--- Instruction A ---
In the forum thread on transformers below, translate the sentence "All ours is 220-240 50Hz single phase." into Spanish.
--- Instruction B ---
Extend the forum thread on transformers below, starting after its final post.

# transformers



## Trimix-leccy (Dec 4, 2007)

Silly question, what voltage ? frequency?

All ours is 220-240 50Hz single phase. 3 phase is only industrial unless you have a really really huge house!!!

Prob cheaper buying new when they get here. What do they intend bringing with them??

And where are they going to??


----------



## dowmace (Jan 16, 2008)

Trimix-leccy said:


> Silly question, what voltage ? frequency?
> 
> All ours is 220-240 50Hz single phase. 3 phase is only industrial unless you have a really really huge house!!!
> 
> ...



I'm sure most of the items they will want to you are going to be 120V 60HZ


----------



## rlc3854 (Dec 30, 2007)

The items would be 120v single phase 60hz, such as tv's, washer, computer and other household things. I'll have to ask them again where they are going I never keep it my head. Dowmace you are probably right about purchasing there as they have mentioned that already.

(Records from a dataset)
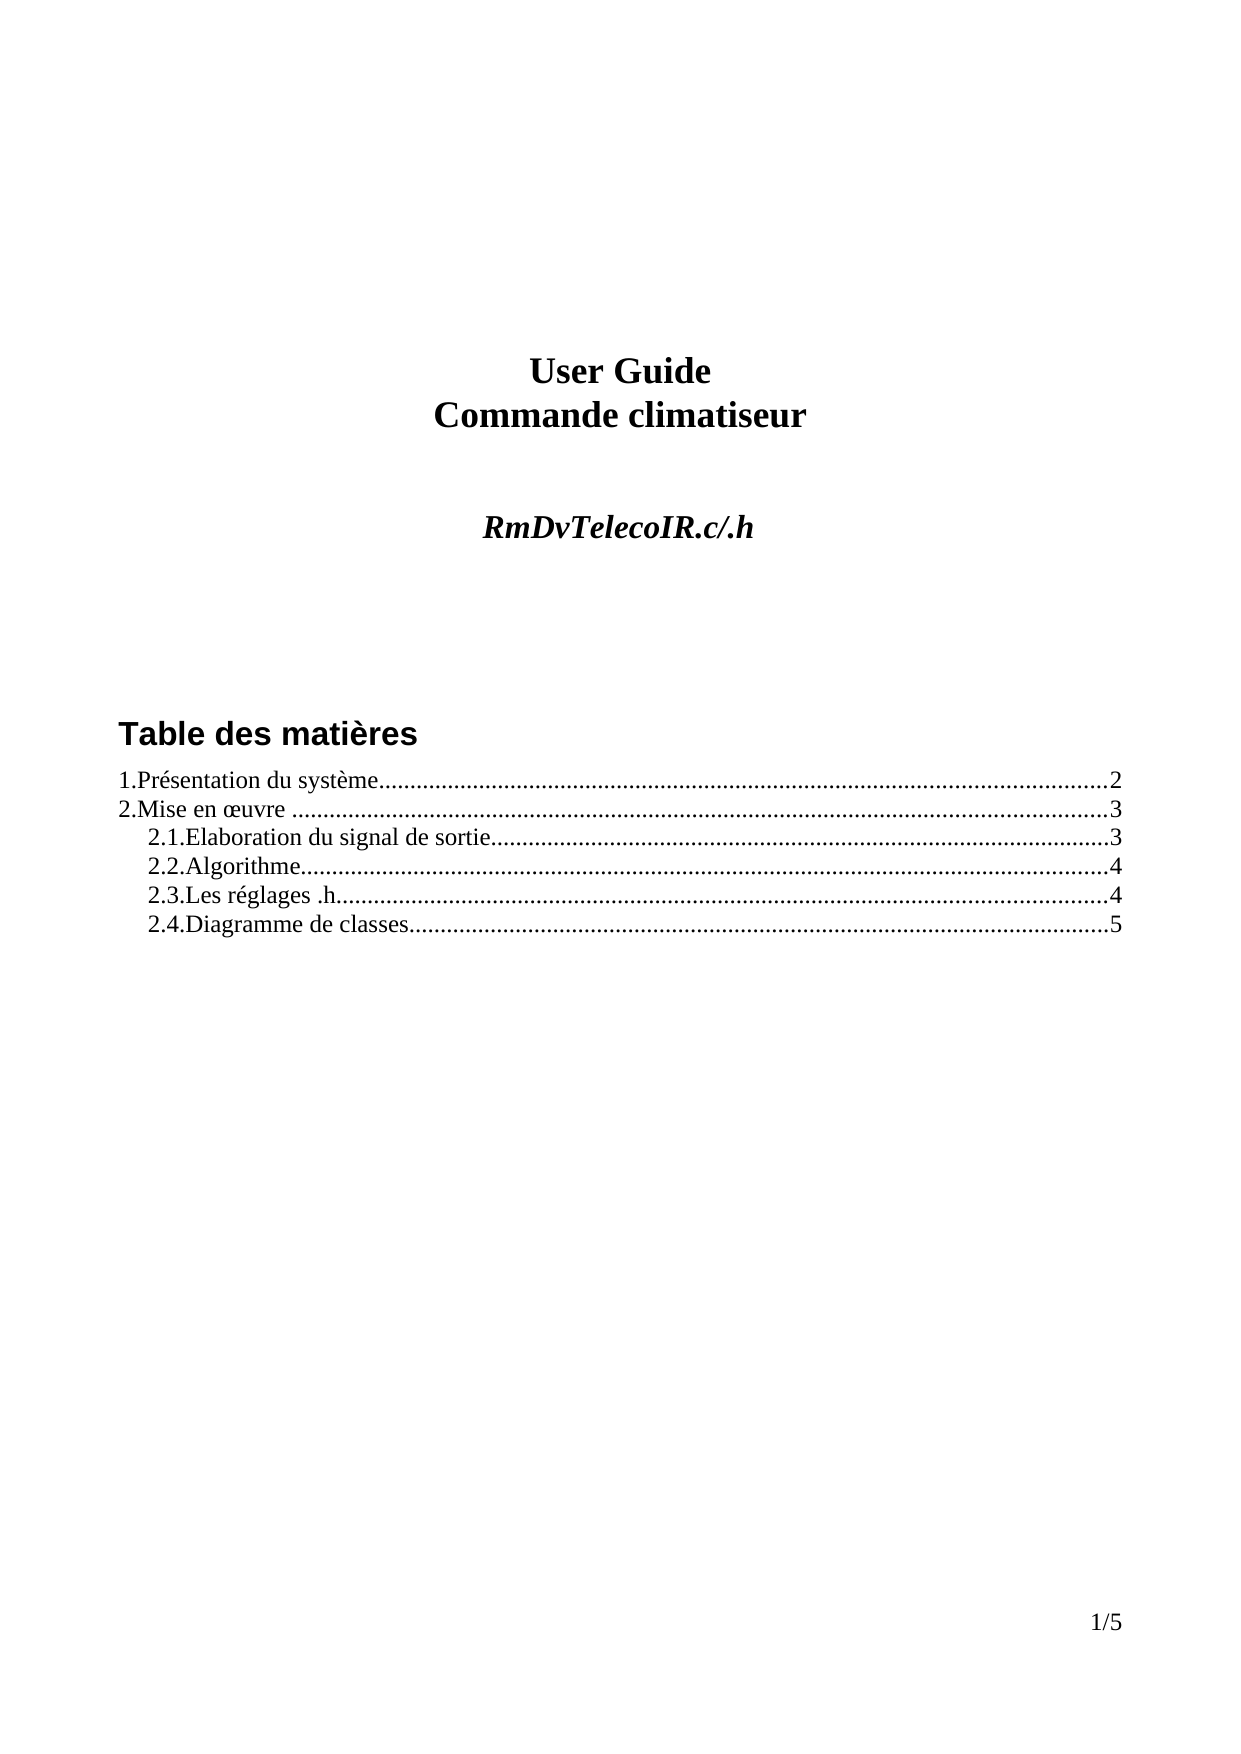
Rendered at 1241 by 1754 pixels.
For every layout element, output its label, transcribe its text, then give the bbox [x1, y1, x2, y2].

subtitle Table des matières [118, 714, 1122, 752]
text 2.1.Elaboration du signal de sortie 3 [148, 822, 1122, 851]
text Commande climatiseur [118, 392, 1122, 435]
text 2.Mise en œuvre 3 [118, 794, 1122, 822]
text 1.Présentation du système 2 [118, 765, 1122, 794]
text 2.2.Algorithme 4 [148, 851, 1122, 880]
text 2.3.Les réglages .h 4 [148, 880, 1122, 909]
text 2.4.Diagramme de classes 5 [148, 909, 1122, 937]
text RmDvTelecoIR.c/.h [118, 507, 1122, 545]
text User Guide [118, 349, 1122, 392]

--- Exercise result A ---
Todo lo nuestro es de 220-240, 50 Hz, monofásico.

--- Exercise result B ---
----------



## Trimix-leccy (Dec 4, 2007)

Not worth it.
Like I said before, buy the stuff here

Comet, Curry's or Dixons will have all they want, and more. They deliver and are in every major town or online

Mind you I would like to see the washing machine on 240V 50Hz

Washe and dried in one BIG flash:laughing:


----------



## frank (Feb 6, 2007)

I have done some insurance work for US citizens stationed at the Menwith Hill Base from time to time. For the most part they use US equipment up to 300 watts. Thereafter they buy locally. Most domestic items are quite cheap and Mall shopping is such fun!!!!!!

Try www.Maplin.co.uk for a variety of small US to UK transformers. They have all types and their stores are nation wide,

Frank
PS TV's will not work here - different system. Likewise anything with a CRITICAL SPEED motor such as DVD players etc. Otherwise they will be fine.


----------



## rlc3854 (Dec 30, 2007)

Well the kids have decided to sell their electrical/electronic appliances and toys. They will start from scratch when they get there.


----------



## frank (Feb 6, 2007)

Ric

If you would rather not then - no mind. But where are your daughter and son in law going to.?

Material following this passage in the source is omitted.